IQT Research has suggested for more than a year now that the “next big thing” in quantum computing will not really be big at all; desktop quantum computing. IonQ has said recently that we are only five years away from desktop QCs. Chalmers University of Technology has already built a small quantum computing, although strictly for experimental purposes.
Desktop quantum computing is a controversial stance. But IQT Research bets it will become a meme by the end of 2021, although no commercial desktop will become available for several years; perhaps longer than IonQ thinks, but not decades either. Potentially, this will expand the market for quantum computers in much the same way that minicomputers took premises into the mainstream sixty years ago
A desktop quantum computer would challenge the cloud access paradigm that currently predominates in the quantum computing and it may also mean a shakeup on the quantum technology business front. Not all quantum computer technologies are equally suited to miniaturization. With specific technologies tied to specific companies, desktop QCs would have a profound impact on individual market shares going forward; the firms pushing “quantum minis” may be the new hot new properties. Nothing is certain here other than we will hear more about desktop quantum computers [perhaps under another name] in 2021.

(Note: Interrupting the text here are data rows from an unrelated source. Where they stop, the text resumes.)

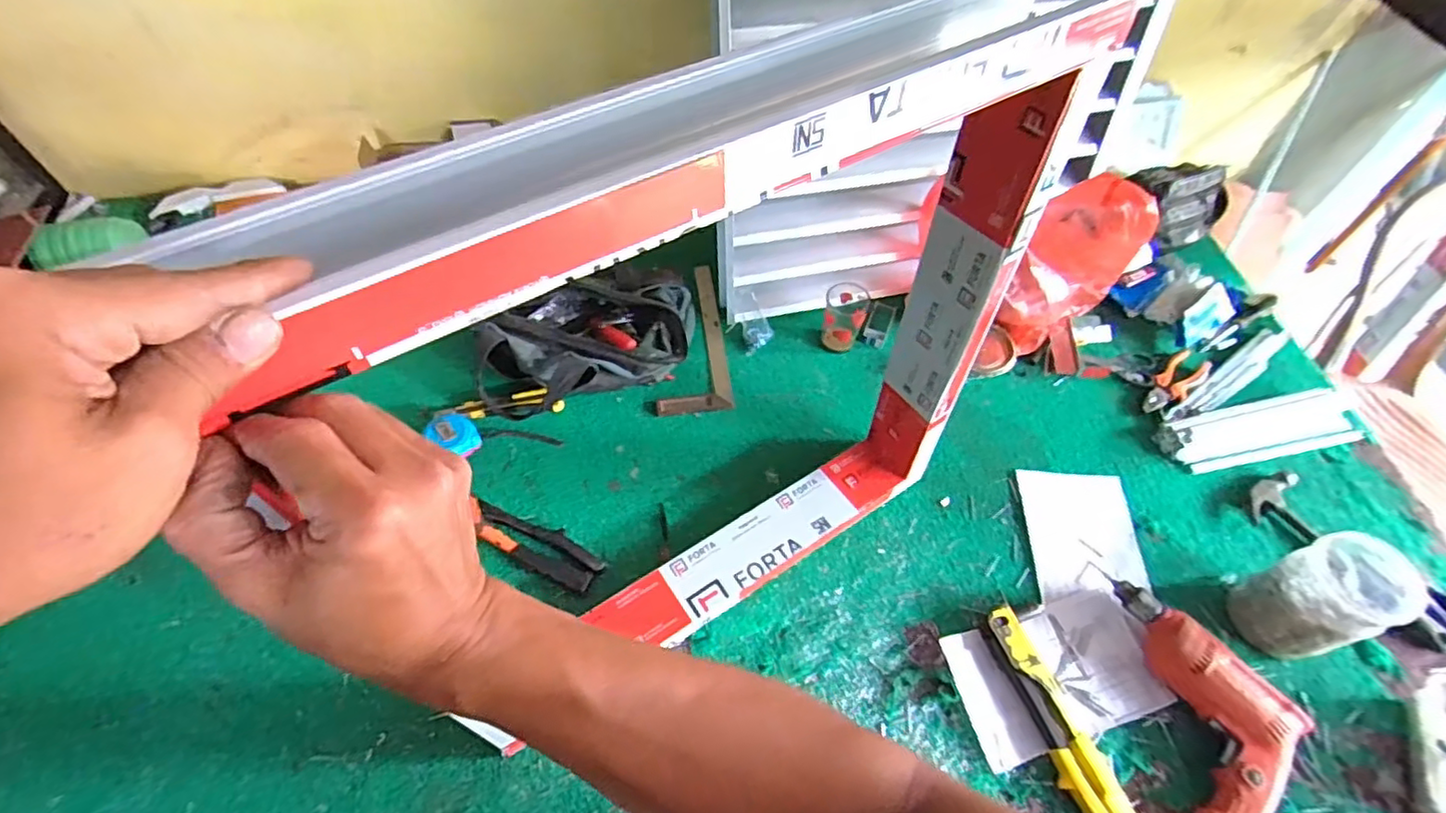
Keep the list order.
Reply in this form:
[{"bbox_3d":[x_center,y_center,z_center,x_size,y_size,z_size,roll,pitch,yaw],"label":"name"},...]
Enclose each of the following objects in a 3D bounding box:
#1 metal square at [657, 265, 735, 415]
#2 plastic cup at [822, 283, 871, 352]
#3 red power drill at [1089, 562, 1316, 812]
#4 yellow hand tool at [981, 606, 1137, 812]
[{"bbox_3d":[-0.057,-0.116,1.006,0.109,0.025,0.295,-5,57,-7],"label":"metal square"},{"bbox_3d":[0.181,-0.130,0.974,0.060,0.096,0.072,18,57,8],"label":"plastic cup"},{"bbox_3d":[0.541,0.315,0.695,0.141,0.056,0.262,-3,57,-6],"label":"red power drill"},{"bbox_3d":[0.362,0.340,0.693,0.055,0.027,0.242,-16,59,-14],"label":"yellow hand tool"}]

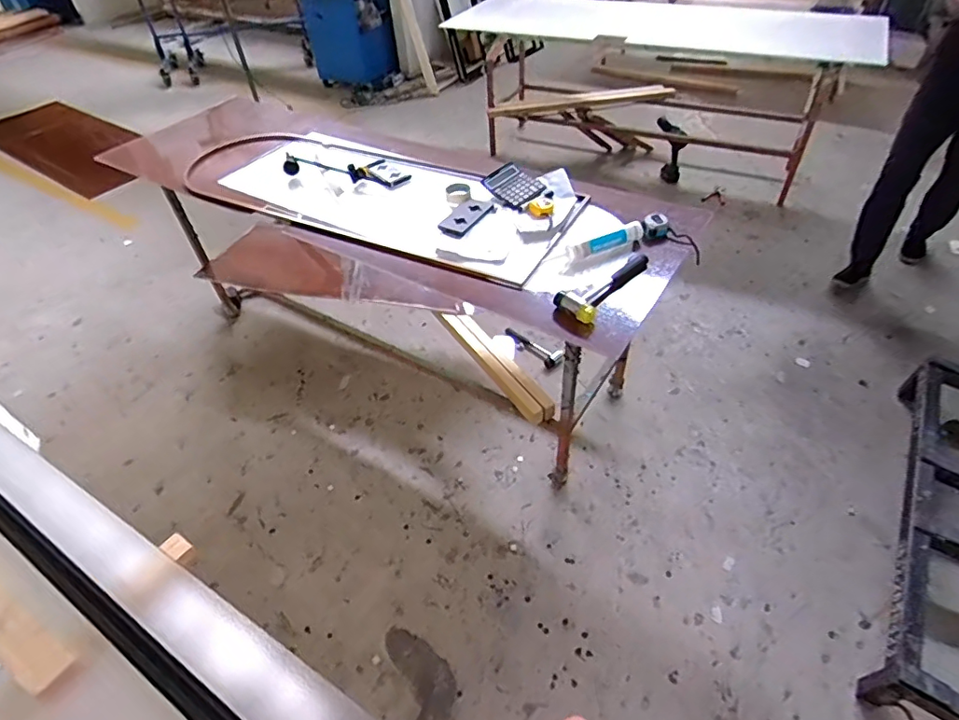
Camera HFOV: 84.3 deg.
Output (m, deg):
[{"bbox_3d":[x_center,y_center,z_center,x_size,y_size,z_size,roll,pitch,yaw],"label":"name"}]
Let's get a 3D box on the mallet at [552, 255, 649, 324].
[{"bbox_3d":[0.311,-0.191,1.292,0.110,0.045,0.301,33,56,31],"label":"mallet"}]

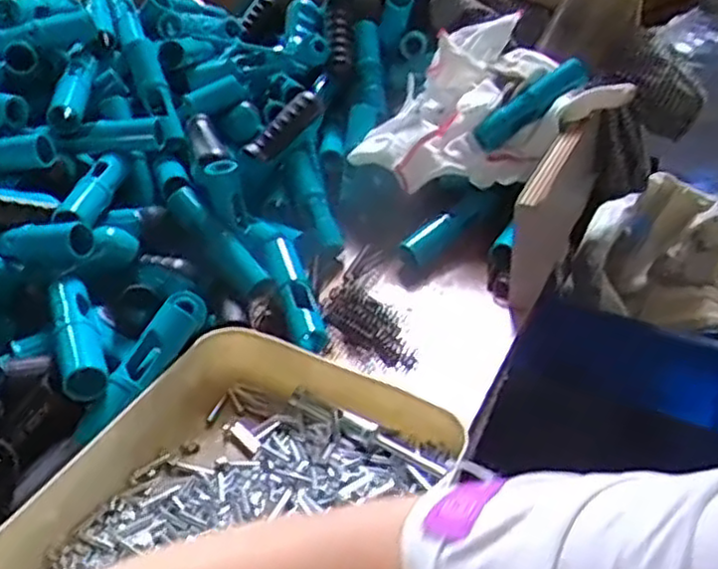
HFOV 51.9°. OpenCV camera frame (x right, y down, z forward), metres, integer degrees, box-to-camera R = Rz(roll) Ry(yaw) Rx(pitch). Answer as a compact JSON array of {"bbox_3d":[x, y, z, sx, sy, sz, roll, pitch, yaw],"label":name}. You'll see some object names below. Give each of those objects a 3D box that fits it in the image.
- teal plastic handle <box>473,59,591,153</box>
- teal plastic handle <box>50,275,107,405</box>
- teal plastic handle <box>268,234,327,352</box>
[{"bbox_3d":[0.163,-0.168,0.699,0.115,0.027,0.031,-35,30,20],"label":"teal plastic handle"},{"bbox_3d":[-0.206,0.036,0.541,0.028,0.031,0.124,-16,37,-16],"label":"teal plastic handle"},{"bbox_3d":[-0.058,-0.001,0.643,0.024,0.020,0.138,-14,49,-12],"label":"teal plastic handle"}]

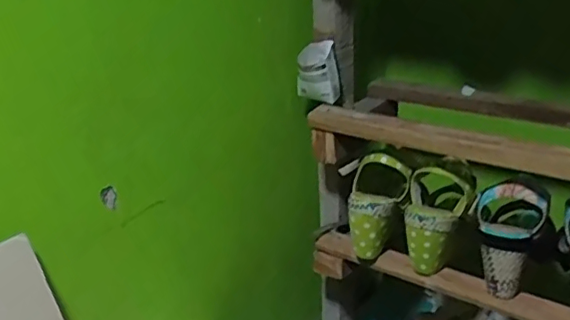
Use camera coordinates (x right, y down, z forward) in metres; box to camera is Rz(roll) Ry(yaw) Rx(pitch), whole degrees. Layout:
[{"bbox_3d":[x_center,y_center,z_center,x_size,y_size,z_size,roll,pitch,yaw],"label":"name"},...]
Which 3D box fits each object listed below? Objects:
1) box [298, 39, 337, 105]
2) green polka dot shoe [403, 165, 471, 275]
[{"bbox_3d":[0.046,-0.122,0.839,0.057,0.078,0.034,0,22,4],"label":"box"},{"bbox_3d":[0.196,0.078,0.776,0.079,0.127,0.067,6,23,18],"label":"green polka dot shoe"}]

#3 China: Quantum technology gets political next year.
Just under two years ago, the author of this blog spoke at a conference on QKD/quantum networking organized by the International Telecommunications Union (ITU) in Shanghai. There were representatives there from every technological advanced nation, many considered to be antagonistic towards each other.
My speech wondered aloud whether such a nationally diverse conference attendance would be possible much longer. This comment, incidentally, attracted the attention of a Chinese security lady, who interviewed me to ensure that I wasn’t a threat to the Chinese people. She decided I wasn’t!
IQT Research still believes that the prediction I made will turn out to be true. In 2021 quantum-related matters will play an important role in the growing rivalry between China and the West and will help erect barriers between the two civilizations. The impact of all this will be both positive and negative for the quantum technology business.
Positive: In the West expect more money from the defense and intelligence communities for quantum tech to counter a Chinese quantum threat. More and more grant proposals will cite national security as a reason for funding in much the same way that grant proposals in the past have cited climate change,” in the hope that this reference will make funding committees look on these proposals more favorably.
Negative: Sharing of results between quantum scientists from China and the West will become more and more restricted. On the other hand, quantum technology will be written about more widely in the general business and national press, but almost certainly with little understanding from the mainstream journalists leading to the inevitable misstatements and exaggeration.
#4 Valuations of Quantum Technology Firms Rock
In 2021 IQT Research expects quantum computers to grow substantially in terms of the number of qubits handled (and in terms of other related measures – quantum volume, for example) bringing quantum computing further down the road to threatening standard public key encryption schemes. Quantum-safe technology will boom as a result. Meanwhile, quantum phones and the dreams of a desktop QC will lead to early signs of businesses built around the idea “mass market” quantum.
All this may describe where we are a year from now. But where will the money come from to finance such expansion. As noted we are going to see funding from the defense community leveraged into the quantum technology market as the result of the Chinese threat.
Less obviously, market valuations of quantum firms are creeping up already, IQT Research understands. One of our sources, for example, puts the market capitalization of Rigetti trending up to $1 billion. As these words are being written, the Washington Post has just reported that 2021 will be a big one for IPOs. If this turns out to be the case, then perhaps in the new year the hot stocks will be quantum stocks?